### THE TASK
An unchanged copy of each entry below is needed; keep the pictures out of it.
DATASET RECORDS section start
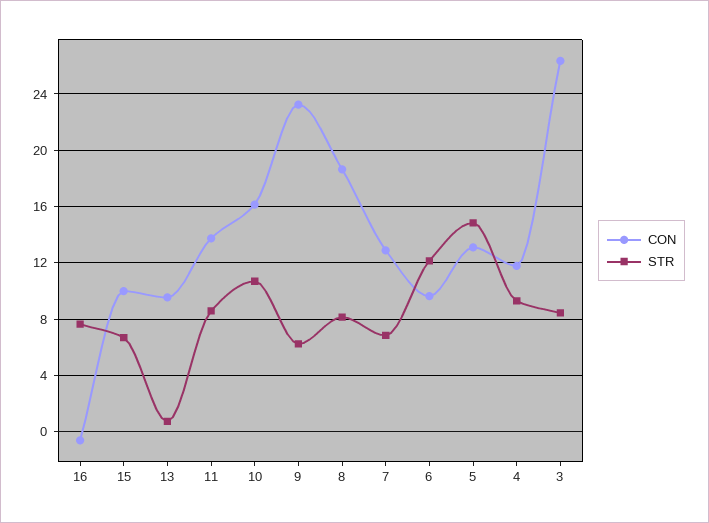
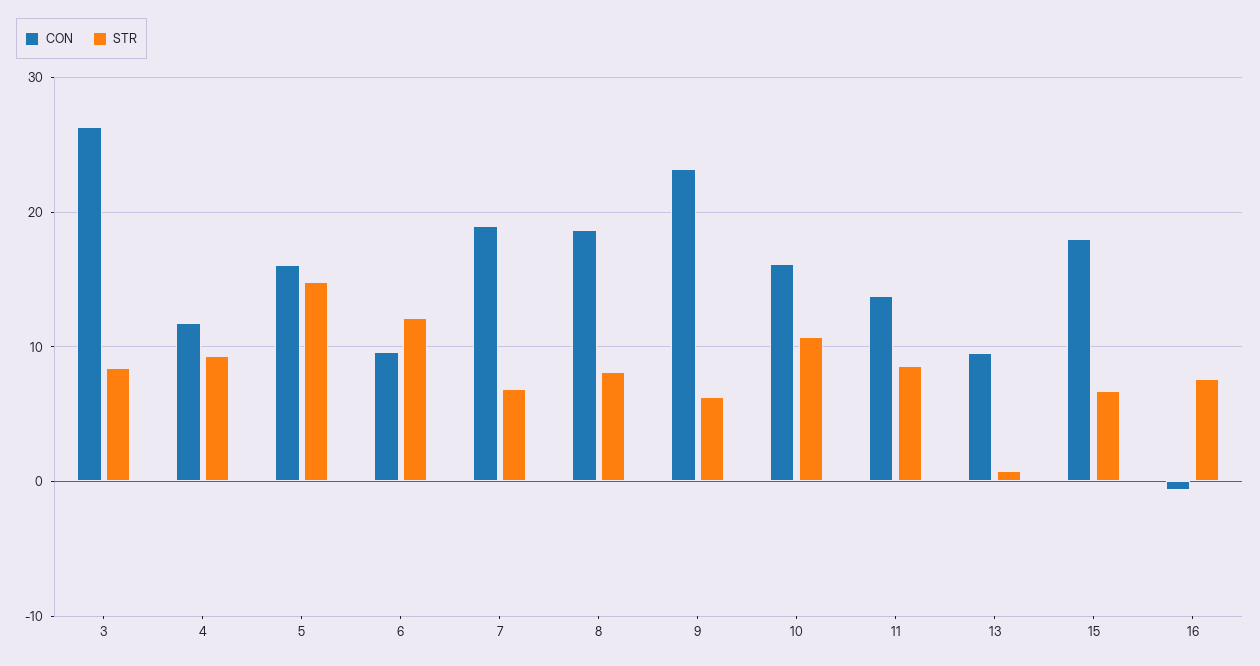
  {
    "CON": {
      "16": -0.5,
-     "15": 10,
+     "15": 18,
      "13": 9.5,
      "11": 14,
      "10": 16,
      "9": 23.5,
      "8": 18.5,
-     "7": 13,
+     "7": 19,
      "6": 9.5,
-     "5": 13,
+     "5": 16,
      "4": 12,
      "3": 26.5
    },
    "STR": {
      "16": 7.5,
      "15": 6.5,
      "13": 1,
      "11": 8.5,
      "10": 10.5,
      "9": 6.5,
      "8": 8,
      "7": 7,
      "6": 12,
      "5": 15,
      "4": 9.5,
      "3": 8.5
    }
  }

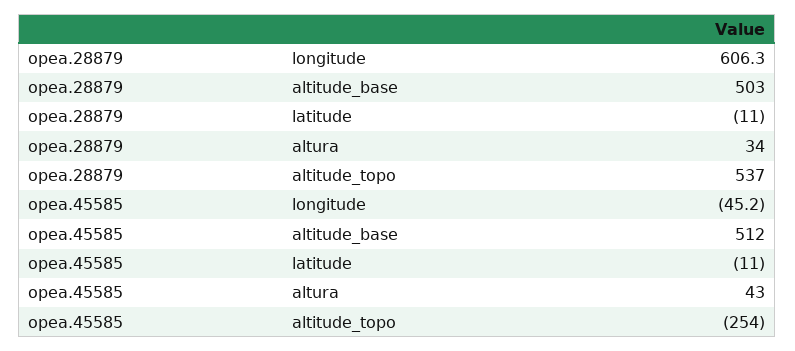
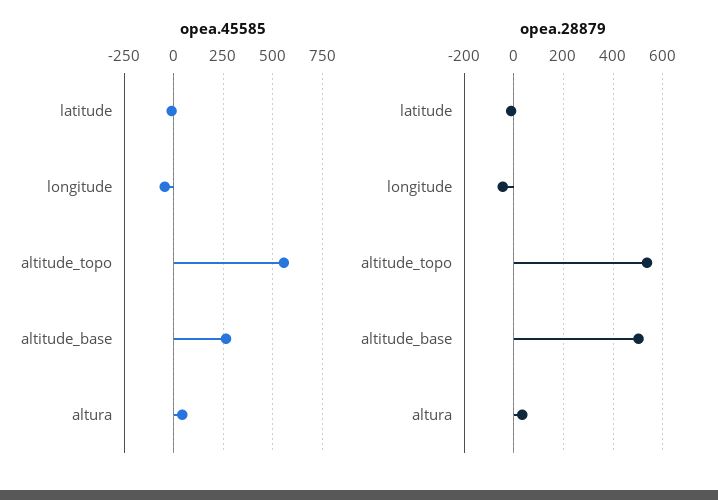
  {
    "opea.28879": {
-     "longitude": 606.3,
+     "longitude": -50,
      "altitude_base": 503,
      "latitude": -11,
      "altura": 34,
      "altitude_topo": 537
    },
    "opea.45585": {
      "longitude": -45.2,
-     "altitude_base": 512,
+     "altitude_base": 250,
      "latitude": -11,
      "altura": 43,
-     "altitude_topo": -254
+     "altitude_topo": 550
    }
  }

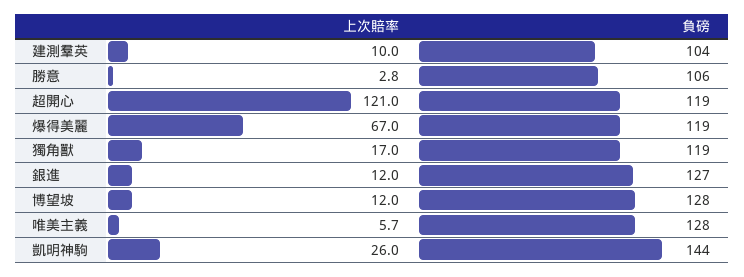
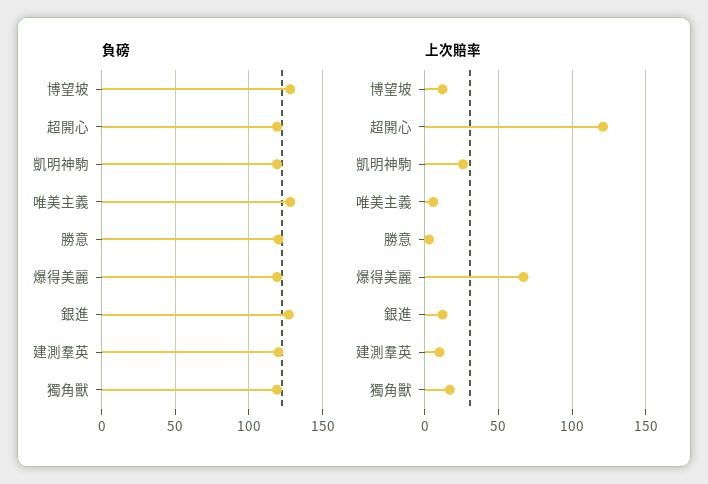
  {
    "上次賠率": {
      "建測羣英": 10,
      "勝意": 2.8,
      "超開心": 121,
      "爆得美麗": 67,
      "獨角獸": 17,
      "銀進": 12,
      "博望坡": 12,
      "唯美主義": 5.7,
      "凱明神駒": 26
    },
    "負磅": {
-     "建測羣英": 104,
+     "建測羣英": 120,
-     "勝意": 106,
+     "勝意": 120,
      "超開心": 119,
      "爆得美麗": 119,
      "獨角獸": 119,
      "銀進": 127,
      "博望坡": 128,
      "唯美主義": 128,
-     "凱明神駒": 144
+     "凱明神駒": 120
    }
  }

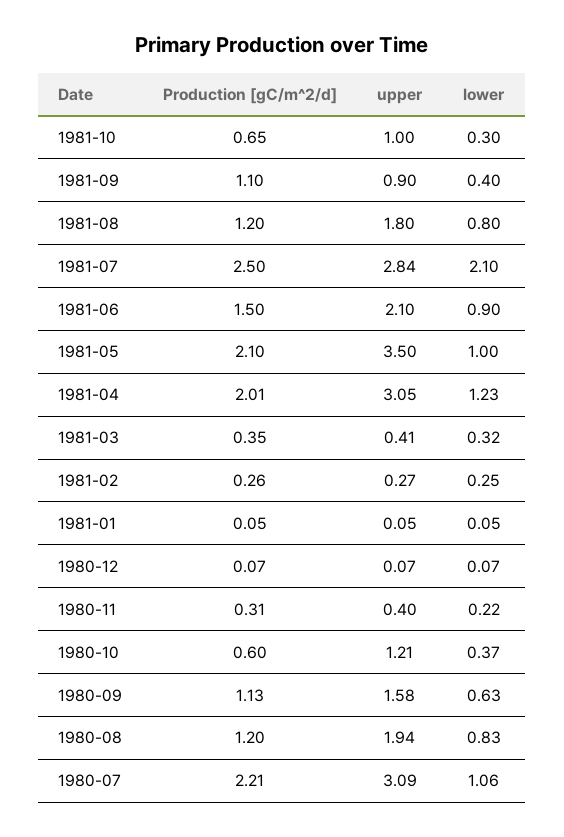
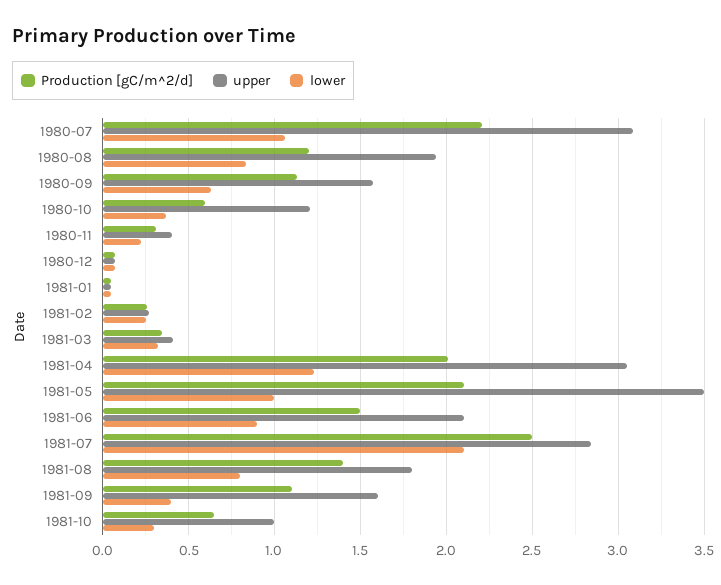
  {
    "Production [gC/m^2/d]": {
      "1981-10": 0.65,
      "1981-09": 1.1,
-     "1981-08": 1.2,
+     "1981-08": 1.4,
      "1981-07": 2.5,
      "1981-06": 1.5,
      "1981-05": 2.1,
      "1981-04": 2.01,
      "1981-03": 0.35,
      "1981-02": 0.26,
      "1981-01": 0.05,
      "1980-12": 0.07,
      "1980-11": 0.31,
      "1980-10": 0.6,
      "1980-09": 1.13,
      "1980-08": 1.2,
      "1980-07": 2.21
    },
    "upper": {
      "1981-10": 1,
-     "1981-09": 0.9,
+     "1981-09": 1.6,
      "1981-08": 1.8,
      "1981-07": 2.84,
      "1981-06": 2.1,
      "1981-05": 3.5,
      "1981-04": 3.05,
      "1981-03": 0.41,
      "1981-02": 0.27,
      "1981-01": 0.05,
      "1980-12": 0.07,
      "1980-11": 0.4,
      "1980-10": 1.21,
      "1980-09": 1.58,
      "1980-08": 1.94,
      "1980-07": 3.09
    },
    "lower": {
      "1981-10": 0.3,
      "1981-09": 0.4,
      "1981-08": 0.8,
      "1981-07": 2.1,
      "1981-06": 0.9,
      "1981-05": 1,
      "1981-04": 1.23,
      "1981-03": 0.32,
      "1981-02": 0.25,
      "1981-01": 0.05,
      "1980-12": 0.07,
      "1980-11": 0.22,
      "1980-10": 0.37,
      "1980-09": 0.63,
      "1980-08": 0.83,
      "1980-07": 1.06
    }
  }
DATASET RECORDS section end
### TASK OUTPUT
  {
    "CON": {
      "16": -0.5,
-     "15": 10,
+     "15": 18,
      "13": 9.5,
      "11": 14,
      "10": 16,
      "9": 23.5,
      "8": 18.5,
-     "7": 13,
+     "7": 19,
      "6": 9.5,
-     "5": 13,
+     "5": 16,
      "4": 12,
      "3": 26.5
    },
    "STR": {
      "16": 7.5,
      "15": 6.5,
      "13": 1,
      "11": 8.5,
      "10": 10.5,
      "9": 6.5,
      "8": 8,
      "7": 7,
      "6": 12,
      "5": 15,
      "4": 9.5,
      "3": 8.5
    }
  }

  {
    "opea.28879": {
-     "longitude": 606.3,
+     "longitude": -50,
      "altitude_base": 503,
      "latitude": -11,
      "altura": 34,
      "altitude_topo": 537
    },
    "opea.45585": {
      "longitude": -45.2,
-     "altitude_base": 512,
+     "altitude_base": 250,
      "latitude": -11,
      "altura": 43,
-     "altitude_topo": -254
+     "altitude_topo": 550
    }
  }

  {
    "上次賠率": {
      "建測羣英": 10,
      "勝意": 2.8,
      "超開心": 121,
      "爆得美麗": 67,
      "獨角獸": 17,
      "銀進": 12,
      "博望坡": 12,
      "唯美主義": 5.7,
      "凱明神駒": 26
    },
    "負磅": {
-     "建測羣英": 104,
+     "建測羣英": 120,
-     "勝意": 106,
+     "勝意": 120,
      "超開心": 119,
      "爆得美麗": 119,
      "獨角獸": 119,
      "銀進": 127,
      "博望坡": 128,
      "唯美主義": 128,
-     "凱明神駒": 144
+     "凱明神駒": 120
    }
  }

  {
    "Production [gC/m^2/d]": {
      "1981-10": 0.65,
      "1981-09": 1.1,
-     "1981-08": 1.2,
+     "1981-08": 1.4,
      "1981-07": 2.5,
      "1981-06": 1.5,
      "1981-05": 2.1,
      "1981-04": 2.01,
      "1981-03": 0.35,
      "1981-02": 0.26,
      "1981-01": 0.05,
      "1980-12": 0.07,
      "1980-11": 0.31,
      "1980-10": 0.6,
      "1980-09": 1.13,
      "1980-08": 1.2,
      "1980-07": 2.21
    },
    "upper": {
      "1981-10": 1,
-     "1981-09": 0.9,
+     "1981-09": 1.6,
      "1981-08": 1.8,
      "1981-07": 2.84,
      "1981-06": 2.1,
      "1981-05": 3.5,
      "1981-04": 3.05,
      "1981-03": 0.41,
      "1981-02": 0.27,
      "1981-01": 0.05,
      "1980-12": 0.07,
      "1980-11": 0.4,
      "1980-10": 1.21,
      "1980-09": 1.58,
      "1980-08": 1.94,
      "1980-07": 3.09
    },
    "lower": {
      "1981-10": 0.3,
      "1981-09": 0.4,
      "1981-08": 0.8,
      "1981-07": 2.1,
      "1981-06": 0.9,
      "1981-05": 1,
      "1981-04": 1.23,
      "1981-03": 0.32,
      "1981-02": 0.25,
      "1981-01": 0.05,
      "1980-12": 0.07,
      "1980-11": 0.22,
      "1980-10": 0.37,
      "1980-09": 0.63,
      "1980-08": 0.83,
      "1980-07": 1.06
    }
  }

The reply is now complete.